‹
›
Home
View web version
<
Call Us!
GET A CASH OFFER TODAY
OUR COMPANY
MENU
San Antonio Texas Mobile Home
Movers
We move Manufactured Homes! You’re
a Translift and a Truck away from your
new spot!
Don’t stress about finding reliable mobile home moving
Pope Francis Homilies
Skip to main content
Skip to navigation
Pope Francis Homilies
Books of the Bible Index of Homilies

▬▬▬▬▬▬

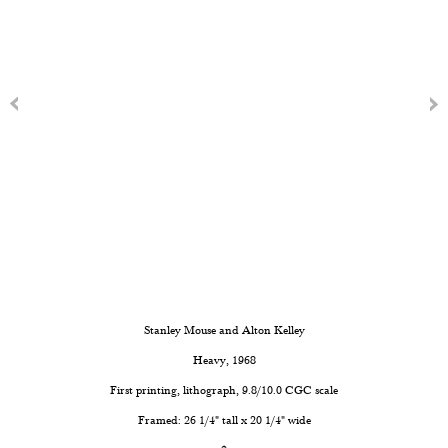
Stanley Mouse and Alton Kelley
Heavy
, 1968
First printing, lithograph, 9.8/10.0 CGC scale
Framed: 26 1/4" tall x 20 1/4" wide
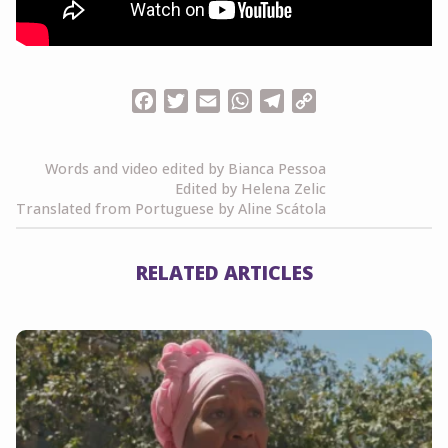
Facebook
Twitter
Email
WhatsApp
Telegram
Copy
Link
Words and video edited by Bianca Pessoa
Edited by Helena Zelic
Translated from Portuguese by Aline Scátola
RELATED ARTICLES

▬▬▬▬▬▬

## [WHAT IS EXPECTED]
What is needed is the number of lines above that include the string "Skip", and nothing else.

## [EXPECTED ANSWER]
2